▶ **Work request A**
In the Python compression post, what string is assigned to s before it is compressed?

▶ **Exercise passage**

An elementary Python data compression question
Hi all,
Though I don't work in data compression, but for learning
purpose only I ran a program very similar to the one given in version
specific tutorial from www.python.org. (ch 11, tut.pdf). The two programs are:
PROGRAM 1
import zlib
s = "witch which has which witches wrist watch"
print "Original String is ::%s:: and length of the string is ::%d::" %(s,len(s))
t = zlib.compress(s)
print "Compressed String is ::%s:: and length of the string is ::%d::" %(t,len(t))
print "Decompressed String is ::%s:: and length of the decompressed string is ::%d::" %(zlib.decompress(t),len(zlib.decompress(t)))
PROGRAM 2
import zlib
s = "witch which has which witches wrist watch"
print "Original String is ::%s:: and length of the string is ::%d::" %(s,len(s))
t = zlib.compress(s)
print "Compressed String is ::%s:: and length of the string is ::%d::" %(t,len(t))
print "Decompressed String is ::%s:: and length of the decompressed string is ::%d::" %(zlib.decompress(t),len(zlib.decompress(t)))

▶ **Work request B**
Copy the listing below from its first line through the line containing "malesuada tristique. In hac habitasse platea", with both ends included. Leave out the pictures.

▶ **Records for the exercise**
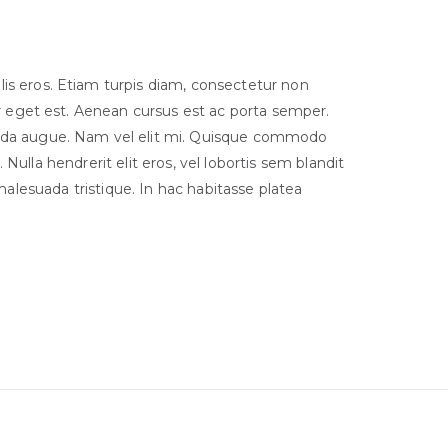
is eros. Etiam turpis diam, consectetur non
tor eget est. Aenean cursus est ac porta semper.
ida augue. Nam vel elit mi. Quisque commodo
ulla hendrerit elit eros, vel lobortis sem blandit
 malesuada tristique. In hac habitasse platea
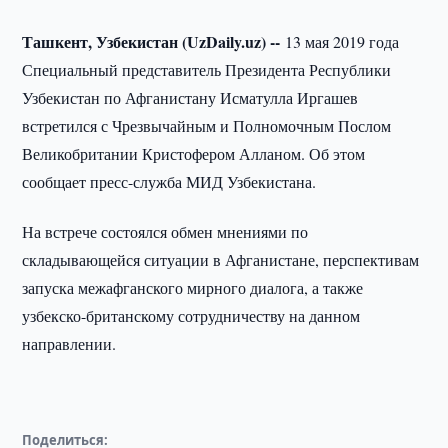
Ташкент, Узбекистан (UzDaily.uz) --
13 мая 2019 года
Специальный представитель Президента Республики
Узбекистан по Афганистану Исматулла Иргашев
встретился с Чрезвычайным и Полномочным Послом
Великобритании Кристофером Алланом. Об этом
сообщает пресс-служба МИД Узбекистана.
На встрече состоялся обмен мнениями по
складывающейся ситуации в Афганистане, перспективам
запуска межафганского мирного диалога, а также
узбекско-британскому сотрудничеству на данном
направлении.
Поделиться:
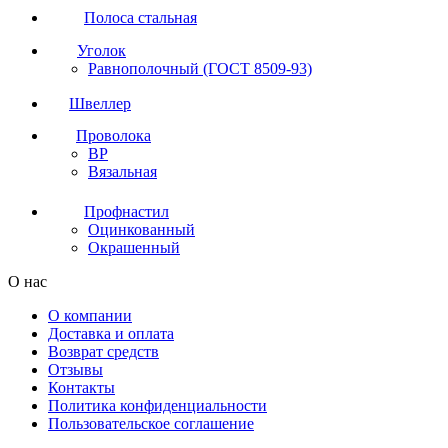
Полоса стальная
Уголок
Равнополочный (ГОСТ 8509-93)
Швеллер
Проволока
ВР
Вязальная
Профнастил
Оцинкованный
Окрашенный
О нас
О компании
Доставка и оплата
Возврат средств
Отзывы
Контакты
Политика конфиденциальности
Пользовательское соглашение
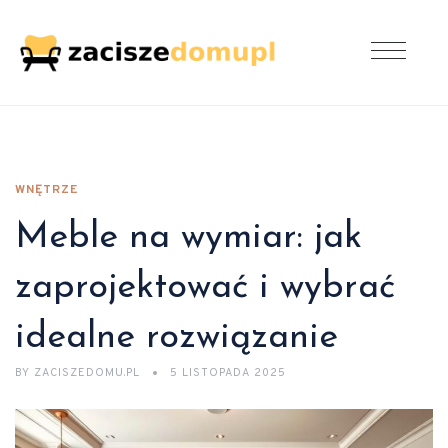
WNĘTRZE
Meble na wymiar: jak
zaprojektować i wybrać
idealne rozwiązanie
BY
ZACISZEDOMU.PL
5 LISTOPADA 2025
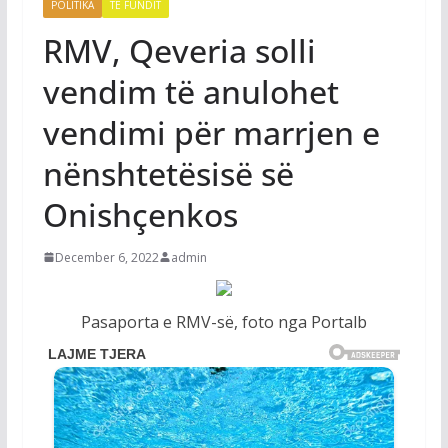
POLITIKA
TË FUNDIT
RMV, Qeveria solli
vendim të anulohet
vendimi për marrjen e
nënshtetësisë së
Onishçenkos
December 6, 2022
admin
Pasaporta e RMV-së, foto nga Portalb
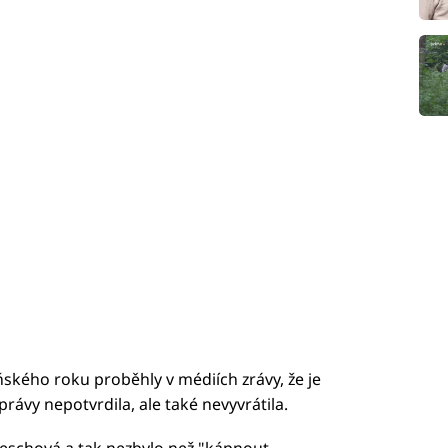
loňského roku proběhly v médiích zrávy, že je
rávy nepotvrdila, ale také nevyvrátila.
 neschová a tak nezbylo než "kápnout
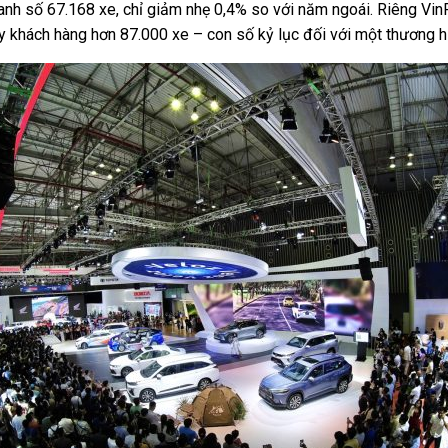
 số 67.168 xe, chỉ giảm nhẹ 0,4% so với năm ngoái. Riêng VinF
y khách hàng hơn 87.000 xe – con số kỷ lục đối với một thương hi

▶ **Task output A**
"witch which has which witches wrist watch"

▶ **Task output B**
is eros. Etiam turpis diam, consectetur non
tor eget est. Aenean cursus est ac porta semper.
ida augue. Nam vel elit mi. Quisque commodo
ulla hendrerit elit eros, vel lobortis sem blandit
 malesuada tristique. In hac habitasse platea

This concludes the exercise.